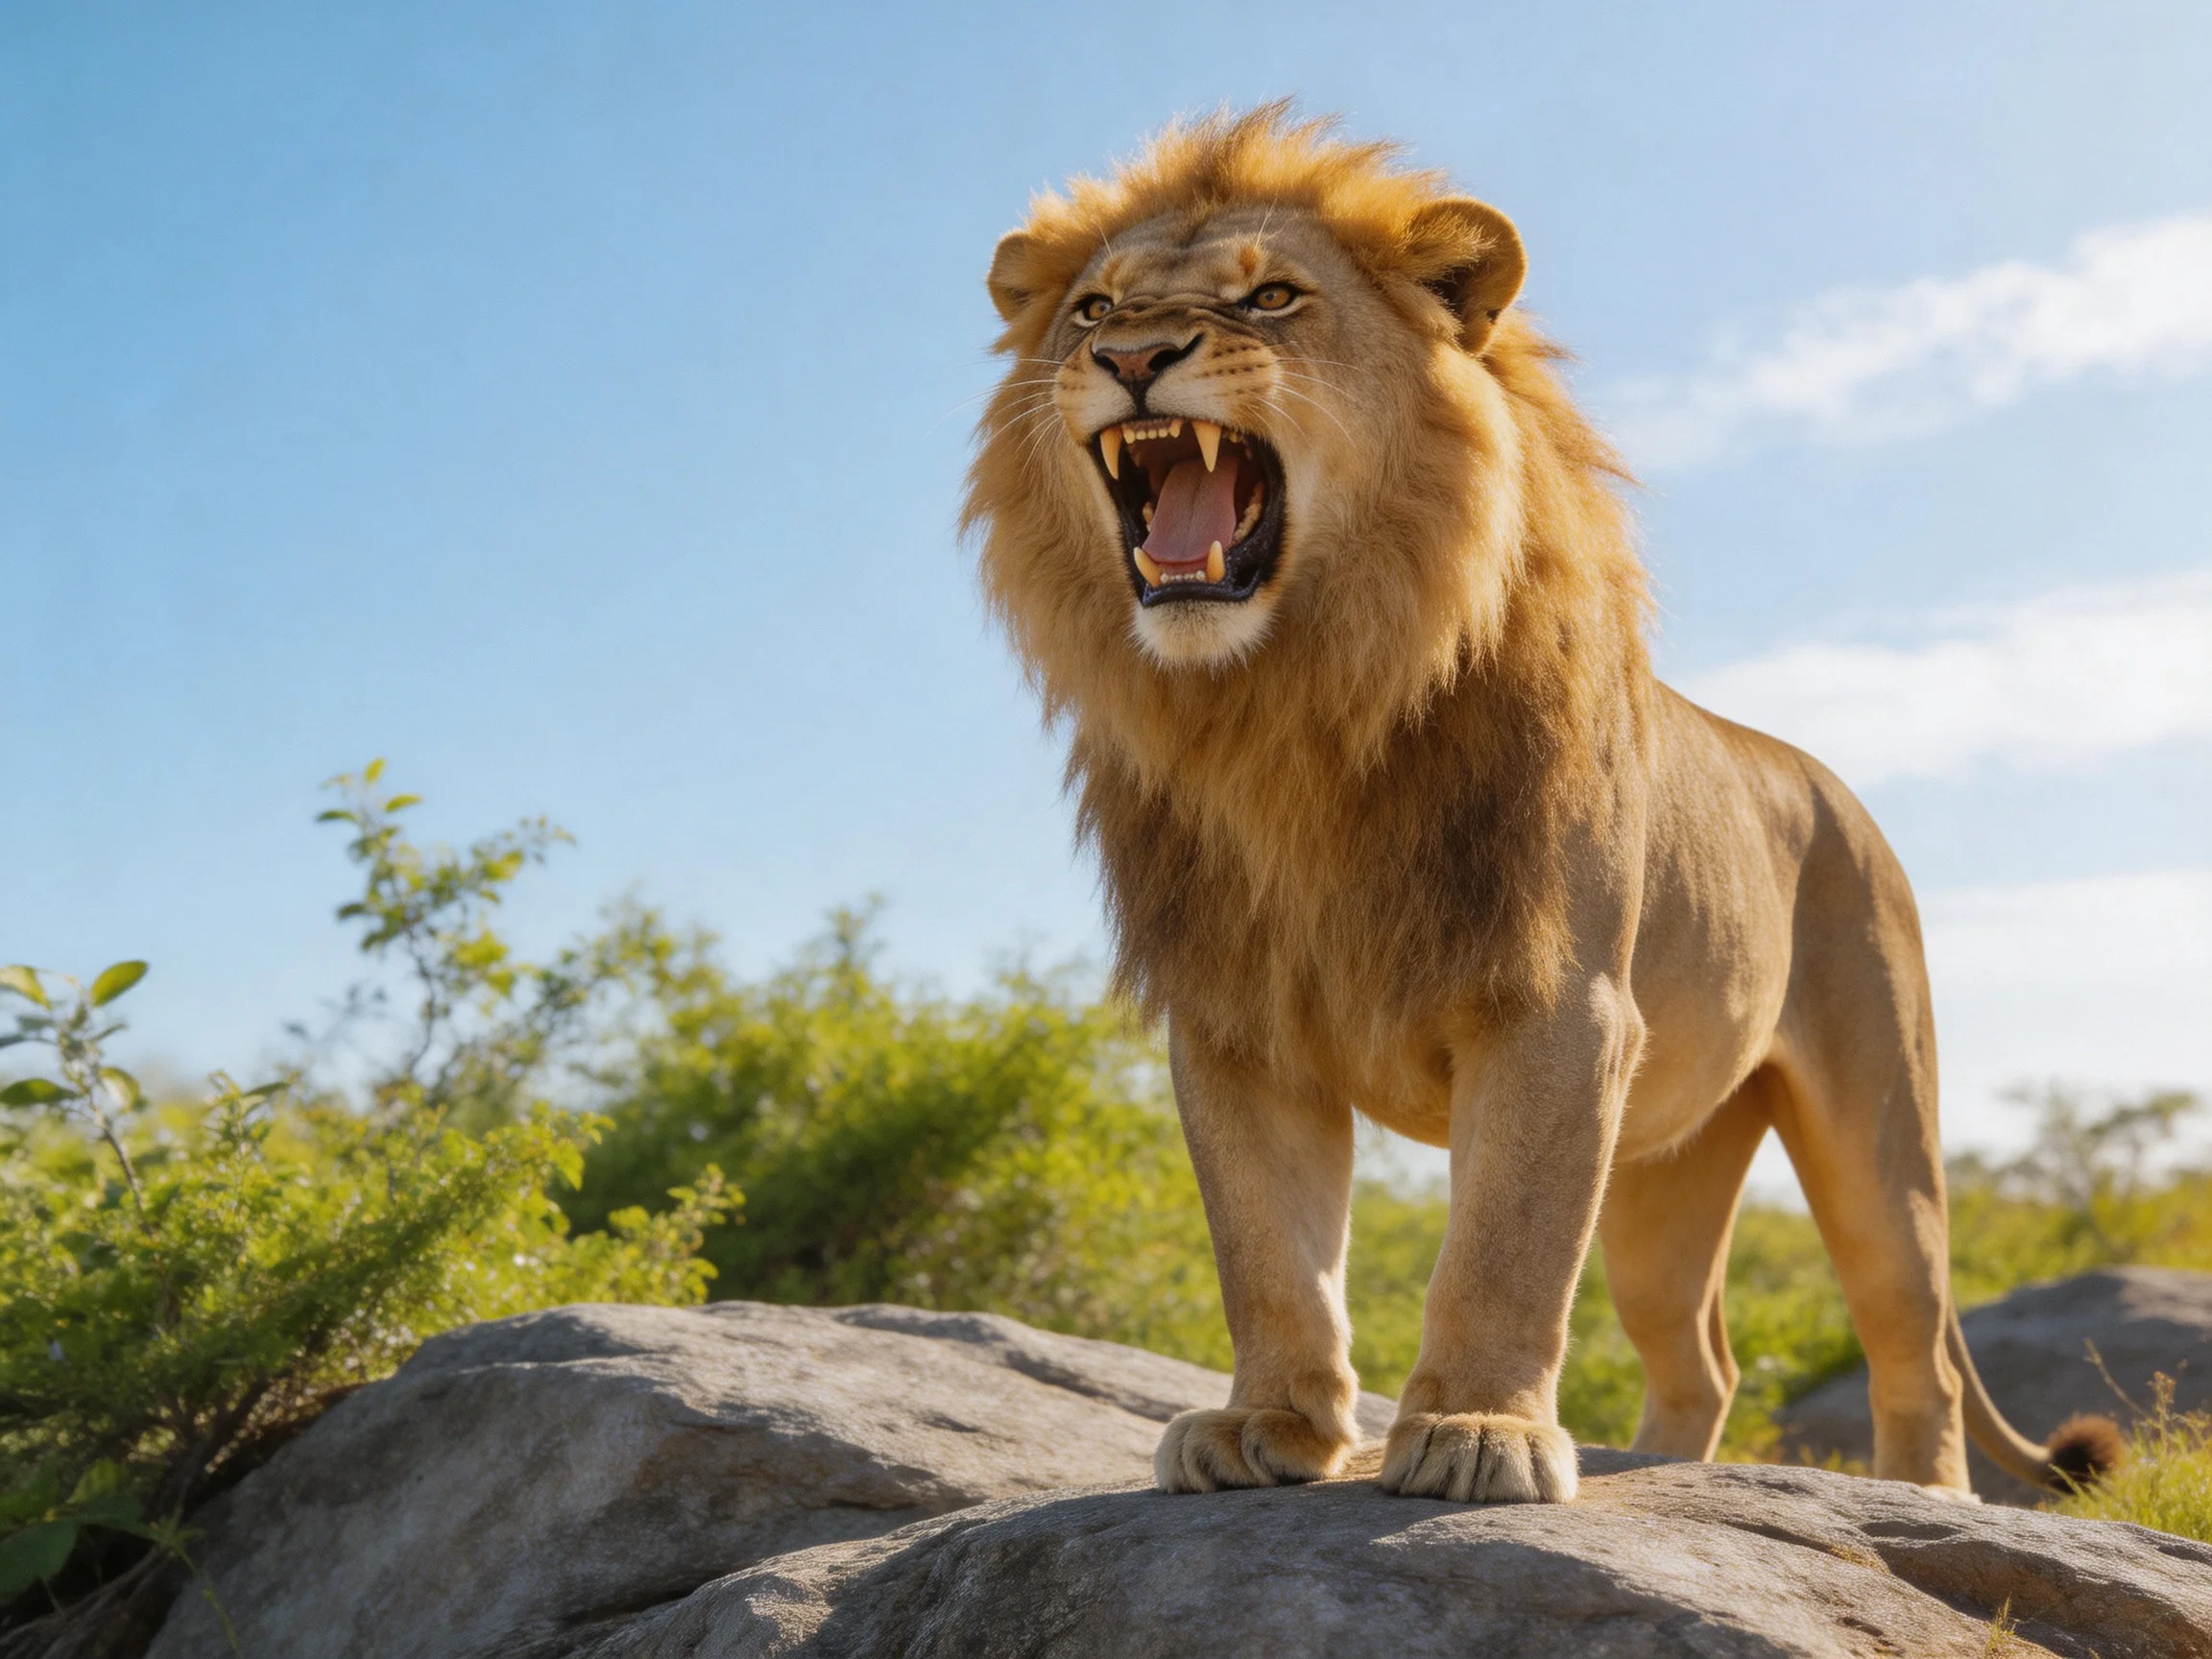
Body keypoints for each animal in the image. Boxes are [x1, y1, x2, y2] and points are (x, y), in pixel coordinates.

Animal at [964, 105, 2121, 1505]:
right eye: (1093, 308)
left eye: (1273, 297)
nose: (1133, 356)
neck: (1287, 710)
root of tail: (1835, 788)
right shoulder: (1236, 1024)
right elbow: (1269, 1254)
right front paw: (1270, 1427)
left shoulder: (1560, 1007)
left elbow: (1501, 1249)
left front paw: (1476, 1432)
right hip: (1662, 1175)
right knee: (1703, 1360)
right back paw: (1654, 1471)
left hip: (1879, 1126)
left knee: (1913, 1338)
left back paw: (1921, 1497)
══════════
> [WORK ITEM] Word for word, please return the lines from the one containing "right shoulder: (1236, 1024)" through the end of the listing, both ends included, and nothing else.

> [RESPONSE]
right shoulder: (1236, 1024)
right elbow: (1269, 1254)
right front paw: (1270, 1427)
left shoulder: (1560, 1007)
left elbow: (1501, 1249)
left front paw: (1476, 1432)
right hip: (1662, 1175)
right knee: (1703, 1360)
right back paw: (1654, 1471)
left hip: (1879, 1126)
left knee: (1913, 1338)
left back paw: (1921, 1497)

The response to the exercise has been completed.